Stockholders' deficit
 
$
1,046,238
 
 
The financial statements do not include any adjustments relating to the recoverability and classification of liabilities that might be necessary should the Company be unable to continue as a going concern.
 
To date the Company has funded its operations from internally generated cash flow and external sources, including the proceeds from the issuance of debt and equity securities which have provided funds for near-term operations and growth. In October 2013 the Company entered into a credit agreement (as amended on December 20, 2013) with a financing entity that provides for the Company to borrow up to $4,000,000 (see Note 5). The Company intends to use the proceeds from the line of credit for retirement of other indebtedness, working capital and general corporate purposes. The current operating plan indicates that losses from operations may be incurred for all of fiscal 2014. Consequently, we may not have sufficient liquidity necessary to sustain operations for the next twelve months and this raises substantial doubt that we will be able to continue as a going concern. On January 31, 2013 the Company raised through a private placement offering $880,000 of par value 9% Senior Subordinated Callable Convertible Promissory Notes maturing February 15, 2016 (the “9% Notes”) and through July 31, 2013 had raised an aggregate of $1.1 million in gross proceeds (see Note 5).
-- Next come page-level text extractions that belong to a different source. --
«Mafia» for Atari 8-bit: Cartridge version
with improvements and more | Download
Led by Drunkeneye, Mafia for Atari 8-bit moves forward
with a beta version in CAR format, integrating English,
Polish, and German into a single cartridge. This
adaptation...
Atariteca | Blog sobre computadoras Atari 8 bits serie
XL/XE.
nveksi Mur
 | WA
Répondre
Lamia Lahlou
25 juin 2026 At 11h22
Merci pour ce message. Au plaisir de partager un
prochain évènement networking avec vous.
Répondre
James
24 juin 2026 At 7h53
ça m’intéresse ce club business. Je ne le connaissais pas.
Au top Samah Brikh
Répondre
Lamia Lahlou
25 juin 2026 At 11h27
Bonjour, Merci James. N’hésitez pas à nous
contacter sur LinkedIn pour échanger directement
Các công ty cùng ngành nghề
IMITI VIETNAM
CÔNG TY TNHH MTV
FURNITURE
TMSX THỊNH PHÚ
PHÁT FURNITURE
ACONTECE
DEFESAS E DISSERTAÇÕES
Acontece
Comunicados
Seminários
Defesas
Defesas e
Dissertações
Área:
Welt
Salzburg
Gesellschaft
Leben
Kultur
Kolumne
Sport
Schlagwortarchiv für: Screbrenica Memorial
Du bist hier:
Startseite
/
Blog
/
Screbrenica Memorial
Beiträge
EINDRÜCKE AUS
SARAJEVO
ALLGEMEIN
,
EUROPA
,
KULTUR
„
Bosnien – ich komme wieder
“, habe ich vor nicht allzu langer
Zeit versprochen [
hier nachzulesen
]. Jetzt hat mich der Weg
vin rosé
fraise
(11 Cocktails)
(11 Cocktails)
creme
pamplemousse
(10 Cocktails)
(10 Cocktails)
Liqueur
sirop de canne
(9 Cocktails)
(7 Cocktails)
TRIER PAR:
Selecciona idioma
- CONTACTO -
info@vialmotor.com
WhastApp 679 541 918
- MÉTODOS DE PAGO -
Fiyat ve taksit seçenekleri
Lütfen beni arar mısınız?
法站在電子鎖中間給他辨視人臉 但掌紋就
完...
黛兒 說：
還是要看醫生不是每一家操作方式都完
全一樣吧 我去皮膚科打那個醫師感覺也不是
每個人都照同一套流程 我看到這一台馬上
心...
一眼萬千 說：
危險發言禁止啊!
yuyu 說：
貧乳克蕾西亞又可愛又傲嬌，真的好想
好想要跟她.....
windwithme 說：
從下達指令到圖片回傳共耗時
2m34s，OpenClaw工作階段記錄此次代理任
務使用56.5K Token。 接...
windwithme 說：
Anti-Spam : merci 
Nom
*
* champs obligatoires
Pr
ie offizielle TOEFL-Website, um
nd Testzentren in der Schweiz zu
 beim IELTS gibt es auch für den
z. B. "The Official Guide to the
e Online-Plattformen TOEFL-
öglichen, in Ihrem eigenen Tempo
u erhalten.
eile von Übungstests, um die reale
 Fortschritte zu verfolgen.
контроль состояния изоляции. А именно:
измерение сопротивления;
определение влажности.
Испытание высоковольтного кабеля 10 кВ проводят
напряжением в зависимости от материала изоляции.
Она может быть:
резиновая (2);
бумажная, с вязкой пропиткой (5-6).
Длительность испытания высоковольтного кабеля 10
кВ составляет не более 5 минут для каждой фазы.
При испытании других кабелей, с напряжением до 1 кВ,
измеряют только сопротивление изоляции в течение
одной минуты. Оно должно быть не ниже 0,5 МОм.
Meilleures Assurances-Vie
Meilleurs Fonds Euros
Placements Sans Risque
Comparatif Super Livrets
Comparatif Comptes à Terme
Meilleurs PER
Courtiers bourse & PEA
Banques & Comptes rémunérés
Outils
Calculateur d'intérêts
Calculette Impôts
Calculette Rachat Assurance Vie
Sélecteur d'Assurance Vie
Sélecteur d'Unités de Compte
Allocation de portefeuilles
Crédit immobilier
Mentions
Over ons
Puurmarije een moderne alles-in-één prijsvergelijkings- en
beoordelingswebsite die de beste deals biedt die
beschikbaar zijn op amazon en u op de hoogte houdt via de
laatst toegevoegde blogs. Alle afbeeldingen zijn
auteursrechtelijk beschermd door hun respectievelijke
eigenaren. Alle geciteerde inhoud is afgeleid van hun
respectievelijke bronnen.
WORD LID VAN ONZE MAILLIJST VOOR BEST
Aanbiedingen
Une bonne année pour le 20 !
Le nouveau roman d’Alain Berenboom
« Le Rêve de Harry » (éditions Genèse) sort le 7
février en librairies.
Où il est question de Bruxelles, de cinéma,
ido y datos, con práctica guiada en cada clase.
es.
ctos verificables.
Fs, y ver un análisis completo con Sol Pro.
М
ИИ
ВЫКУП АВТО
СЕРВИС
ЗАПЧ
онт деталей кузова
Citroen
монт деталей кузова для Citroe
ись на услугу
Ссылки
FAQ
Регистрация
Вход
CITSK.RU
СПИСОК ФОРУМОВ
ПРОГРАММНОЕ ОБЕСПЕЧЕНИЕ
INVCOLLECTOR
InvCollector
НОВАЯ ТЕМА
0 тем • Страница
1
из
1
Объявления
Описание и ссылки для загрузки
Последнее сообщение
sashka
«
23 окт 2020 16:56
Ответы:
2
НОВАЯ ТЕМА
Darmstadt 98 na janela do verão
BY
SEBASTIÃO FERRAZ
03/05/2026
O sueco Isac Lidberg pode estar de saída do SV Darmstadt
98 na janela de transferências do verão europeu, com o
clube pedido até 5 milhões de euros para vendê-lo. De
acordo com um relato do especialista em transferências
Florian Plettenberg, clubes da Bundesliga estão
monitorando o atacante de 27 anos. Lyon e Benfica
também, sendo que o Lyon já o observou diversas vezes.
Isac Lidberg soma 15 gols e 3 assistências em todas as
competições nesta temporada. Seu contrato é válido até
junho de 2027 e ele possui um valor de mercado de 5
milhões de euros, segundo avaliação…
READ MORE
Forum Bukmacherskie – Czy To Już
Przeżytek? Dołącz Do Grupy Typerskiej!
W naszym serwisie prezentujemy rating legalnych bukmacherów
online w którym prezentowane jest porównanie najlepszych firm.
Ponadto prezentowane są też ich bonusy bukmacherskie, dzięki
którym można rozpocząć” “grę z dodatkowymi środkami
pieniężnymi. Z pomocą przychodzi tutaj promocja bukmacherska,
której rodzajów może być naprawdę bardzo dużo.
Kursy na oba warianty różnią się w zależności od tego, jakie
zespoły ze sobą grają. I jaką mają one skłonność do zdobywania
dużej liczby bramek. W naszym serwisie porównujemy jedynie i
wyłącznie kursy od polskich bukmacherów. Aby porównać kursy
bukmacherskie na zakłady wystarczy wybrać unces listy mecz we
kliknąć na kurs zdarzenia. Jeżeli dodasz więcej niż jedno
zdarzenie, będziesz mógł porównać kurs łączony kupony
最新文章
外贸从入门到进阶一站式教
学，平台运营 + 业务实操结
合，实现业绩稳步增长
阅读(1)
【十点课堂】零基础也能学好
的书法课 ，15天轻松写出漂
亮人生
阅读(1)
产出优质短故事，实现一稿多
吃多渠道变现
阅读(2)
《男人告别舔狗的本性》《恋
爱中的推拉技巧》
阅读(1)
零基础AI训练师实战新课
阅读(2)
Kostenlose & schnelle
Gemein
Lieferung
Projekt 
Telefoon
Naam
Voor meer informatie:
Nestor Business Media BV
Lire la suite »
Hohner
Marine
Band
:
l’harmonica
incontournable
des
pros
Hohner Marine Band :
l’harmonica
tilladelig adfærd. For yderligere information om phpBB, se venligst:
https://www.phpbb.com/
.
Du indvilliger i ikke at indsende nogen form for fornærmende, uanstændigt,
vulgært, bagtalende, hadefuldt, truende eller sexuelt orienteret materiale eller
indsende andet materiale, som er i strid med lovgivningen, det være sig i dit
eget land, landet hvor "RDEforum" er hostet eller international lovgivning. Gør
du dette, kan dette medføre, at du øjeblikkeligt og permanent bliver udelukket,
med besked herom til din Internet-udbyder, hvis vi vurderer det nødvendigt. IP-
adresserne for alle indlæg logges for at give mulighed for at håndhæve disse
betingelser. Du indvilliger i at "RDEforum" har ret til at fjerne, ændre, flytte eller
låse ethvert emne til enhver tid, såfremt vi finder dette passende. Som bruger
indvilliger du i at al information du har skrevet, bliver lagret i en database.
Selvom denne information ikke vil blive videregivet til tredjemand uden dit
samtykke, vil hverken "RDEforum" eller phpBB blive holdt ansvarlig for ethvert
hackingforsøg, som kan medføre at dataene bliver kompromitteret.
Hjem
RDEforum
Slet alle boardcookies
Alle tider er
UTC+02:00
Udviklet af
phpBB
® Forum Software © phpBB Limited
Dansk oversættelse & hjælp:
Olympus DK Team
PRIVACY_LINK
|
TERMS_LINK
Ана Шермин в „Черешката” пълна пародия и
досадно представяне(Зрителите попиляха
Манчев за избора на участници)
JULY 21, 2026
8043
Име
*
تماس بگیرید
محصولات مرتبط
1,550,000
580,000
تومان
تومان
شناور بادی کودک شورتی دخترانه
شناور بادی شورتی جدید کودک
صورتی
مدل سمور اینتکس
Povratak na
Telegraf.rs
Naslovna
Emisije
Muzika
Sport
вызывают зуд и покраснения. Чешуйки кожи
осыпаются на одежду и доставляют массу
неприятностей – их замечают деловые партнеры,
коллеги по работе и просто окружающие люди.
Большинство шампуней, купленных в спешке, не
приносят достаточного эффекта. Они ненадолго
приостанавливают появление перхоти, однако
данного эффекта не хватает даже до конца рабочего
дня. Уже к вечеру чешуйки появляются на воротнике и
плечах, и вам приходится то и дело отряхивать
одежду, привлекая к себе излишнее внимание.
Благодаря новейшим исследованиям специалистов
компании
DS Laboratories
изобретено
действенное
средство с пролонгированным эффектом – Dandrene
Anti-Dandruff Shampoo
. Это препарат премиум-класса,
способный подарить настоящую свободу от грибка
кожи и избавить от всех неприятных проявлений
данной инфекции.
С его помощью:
In March, 2013, the Company initiated a private placement of up to 7,500,000 shares of its common stock at a price per share of $0.40 (the “Equity Offering”), and has raised $730,000 during the nine months ended October 31, 2013 (see Note 8). The Company intends to use the net proceeds after issue costs from the 9% Notes and the Equity Offering for working capital and general corporate purposes.
 
No assurances can be made that management will be successful in achieving its plan. If the Company is not able to raise substantial additional capital in a timely manner, the Company may be forced to cease operations.